このような五行説の5つの要素の中から、縁起を担ぐといった意味で、歌舞伎と相性が良さそうな3つをピックアップして定式幕を作ったのではないかともいわれています。

定式幕以外に歌舞伎で使用されれる幕

定式幕以外にも、歌舞伎では様々な幕が使用されます。使用目的も様々で、舞台と客席を遮断して開幕や閉幕を告げる以外にも舞台装置・演出に欠かせない重要なアイテムとして機能しています。ここからは歌舞伎で使われる代表的な幕をピックアップしてご紹介いたします。

緞帳(どんちょう)

緞帳のイメージ画像

緞帳は、劇場に掛けられている上下に開閉する幕のことをさします。客席から部隊全体を隠すためのとても大きな幕で、開演中以外は基本的に常に掛かっています。開場後開演までの間、及び終演後もお客さんの目に長時間触れるため、印象に残りやすく、その施設の顔といっても過言ではありません。そのため、現代の劇場の緞帳は綴れ織りなどの豪華絢爛なものが大半を占めています。

しかし、江戸時代から明治初期頃までは、簡素で粗末な巻き上げ式の幕のことを緞帳と呼び、引幕の使用を許されていない小芝居(小規模な劇場)を中心に使用されていました。

やがて、明治後期あたりからは、西洋式の劇場が建設され、西洋演劇の影響を受けて、緞帳は豪華絢爛なものという認識が広まりましたが、これは江戸時代の緞帳とは別物と考えた方がよいでしょう。

尚、歌舞伎を上演する大劇場には現在、豪華な緞帳が設置されていますが、古典歌舞伎の幕開きには基本的に定式幕が使用されています。緞帳で幕開きするのは、松羽目物(能の様式を取り入れた舞踊劇)や新歌舞伎(明治から昭和にかけて創られた文学的作品や舞踊)などごく僅かです。

霞幕(かすみまく)

霞幕のイメージ画像

主に常磐津や清元などの浄瑠璃の演奏者が舞台に出入りする際や、演奏していないときに隠す転換の道具として用いられる霞幕。
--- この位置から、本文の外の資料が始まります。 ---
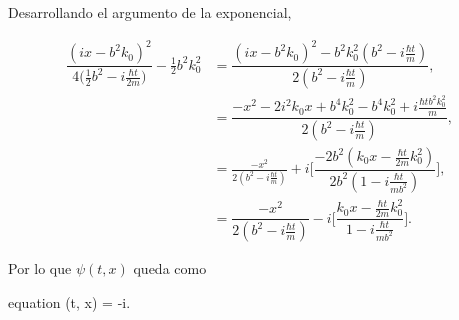 \documentclass[../main.tex]{subfiles}
\begin{document}
\begin{problema}
	Desarrollando el argumento de la exponencial,

	\begin{align*}
		\dfrac{(ix - b^{2}k_{0})^{2}}{4 \bigl(\tfrac{1}{2}b^{2} - i\tfrac{\hbar t}{2m}\bigr)} - \tfrac{1}{2}b^{2}k_{0}^{2} & = \dfrac{(ix - b^{2}k_{0})^{2} -b^{2}k_{0}^{2}(b^{2} - i\tfrac{\hbar t}{m})}{2(b^{2} - i\tfrac{\hbar t}{m})},                                                    \\
		                                                                                                                   & = \dfrac{-x^{2} - 2i^{2}k_{0}x + b^{4}k_{0}^{2} - b^{4}k_{0}^{2} + i\tfrac{\hbar t b^{2}k_{0}^{2}}{m}}{2(b^{2} - i\tfrac{\hbar t}{m})},                          \\
		                                                                                                                   & = \tfrac{-x^{2}}{2(b^{2} - i\tfrac{\hbar t}{m})} + i \Biggl[\dfrac{-2b^{2}(k_{0}x - \tfrac{\hbar t}{2m}k_{0}^{2})}{2b^{2}(1 - i\tfrac{\hbar t}{mb^{2}})}\Biggr], \\
		                                                                                                                   & = \dfrac{-x^{2}}{2(b^{2} - i\tfrac{\hbar t}{m})} - i \Biggl[\dfrac{k_{0}x - \tfrac{\hbar t}{2m}k_{0}^{2}}{1 - i\tfrac{\hbar t}{mb^{2}}}\Biggr].
	\end{align*}

	Por lo que \(\psi(t, x)\) queda como

	\begin{empheq}[box = \mainresult]{equation}
		\psi(t, x) = 
		\exp{}
		\exp\Biggl\lbrace-i\Biggr\rbrace.
		\label{eq:wave-packet-res}
	\end{empheq}
\end{problema}
\end{document}
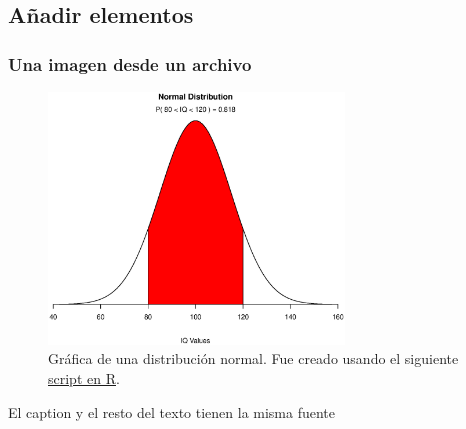 \documentclass{beamer}
\begin{document}
\subsection{Añadir elementos}
\begin{frame}
\frametitle{Una imagen desde un archivo}
\begin{figure}[htb]
  \centering
  \includegraphics[width=0.70\textwidth]{img/normal}
\caption[Distribución normal]{Gráfica de una distribución normal. Fue creado usando el siguiente \href{https://www.statmethods.net/advgraphs/probability.html}{script en R}.}
\end{figure}
El caption y el resto del texto tienen la misma fuente
\end{frame}
\end{document}
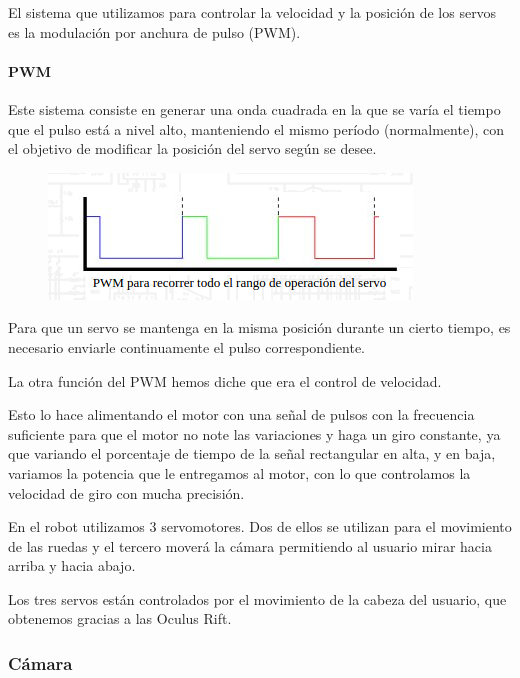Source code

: \documentclass[twoside, 12pt]{epstfg}
\begin{document}
El sistema que utilizamos para controlar la velocidad y la posición de los servos es la modulación por anchura de pulso (PWM).

\paragraph{PWM}

Este sistema consiste en generar una onda cuadrada en la que se varía el tiempo que el pulso está a nivel alto, manteniendo el mismo período (normalmente), con el objetivo de modificar la posición del servo según se desee.

\begin{figure}[h]
	\centerline{
		\mbox{\includegraphics[width=.80\textwidth]{images/ondaServo.png}}
	}
	
\end{figure}



Para que un servo se mantenga en la misma posición durante un cierto tiempo, es necesario enviarle continuamente el pulso correspondiente.


La otra función del PWM hemos diche que era el control de velocidad.

Esto lo hace alimentando el motor con una señal de pulsos con la frecuencia suficiente para que el motor no note las variaciones y haga un giro constante, ya que variando el porcentaje de tiempo de la señal rectangular en alta, y en baja, variamos la potencia que le entregamos al motor, con lo que controlamos la velocidad de giro con mucha precisión.

En el robot utilizamos 3 servomotores.
Dos de ellos se utilizan para el movimiento de las ruedas y el tercero moverá la cámara permitiendo al usuario mirar hacia arriba y hacia abajo.

Los tres servos están controlados por el movimiento de la cabeza del usuario, que obtenemos gracias a las Oculus Rift.

\subsubsection{Cámara}
\end{document}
白い横長の幕に、霞のたなびく模様が描かれているため、『南総里見八犬伝』の芳流閣の立廻りや、『白浪五人男』の大屋根の立廻りなどの、高所や遠方を望む場面で背景としても使用されています。

浅葱幕(あさぎまく)

浅葱幕のイメージ画像

空の色や空気・空間などを表現する、淡い水色で舞台全体を覆うように吊り下げられている幕のことを浅葱幕と呼びます。

浅葱幕は、基本的に日中の屋外の場面で使用されますが、立廻りの途中などで浅葱幕が上から一瞬で下りてきて舞台面を隠す「振りかぶせ」や、被せてある幕を一瞬で落とす「振り落とし」といった、歌舞伎ならではの転換技法にも使用され、視覚的に観客を楽しませることができる、なくてはならない道具です。

消し幕

消し幕のイメージ画像

消し幕は、芝居の進行上で不要になったもの(特に死んだ人物など)を舞台上から引っ込める際や、舞台上で俳優が化粧や扮装を変えるときなどに、目隠しとして使用されます。

消し幕には、歌舞伎において「見えていない」お約束になっている黒幕を使うのが基本です。ただ、歌舞伎十八番をはじめ、様式性の高い演目の場合は舞台全体の視覚的なバランスを考慮して、華やかな緋色(赤色)の毛氈、緋毛氈(ひもうせん)が使用される場合もあます。

道具幕

道具幕のイメージ画像

場面が移り変わる際に、そのつなぎとして使われ、背景大道具の役割を担う幕のことを道具幕と呼びます。

道具幕は、前後の場面が海ならば浪幕、山ならば山幕、屋敷などの場合は網代幕(あじろまく)というように、状況にあわせて使い分けがされます。

後ろ幕

後ろ幕のイメージ画像

夜や暗闇を表現する際には、舞台の背景をすっぽり隠すように掛けられる、後ろ幕と呼ばれる、主に黒色の幕が使用されます。

おわりに

歌舞伎は重要無形文化財として、国内外を問わず幅広い層から支持されている日本独自の伝統芸能です。

江戸時代から続く、この歌舞伎という素晴らしい文化をこれまで支え続け、そして未来へ継承していくためにも、幕は必要不可欠な道具としてこれからも変わらずに活躍していくはずです。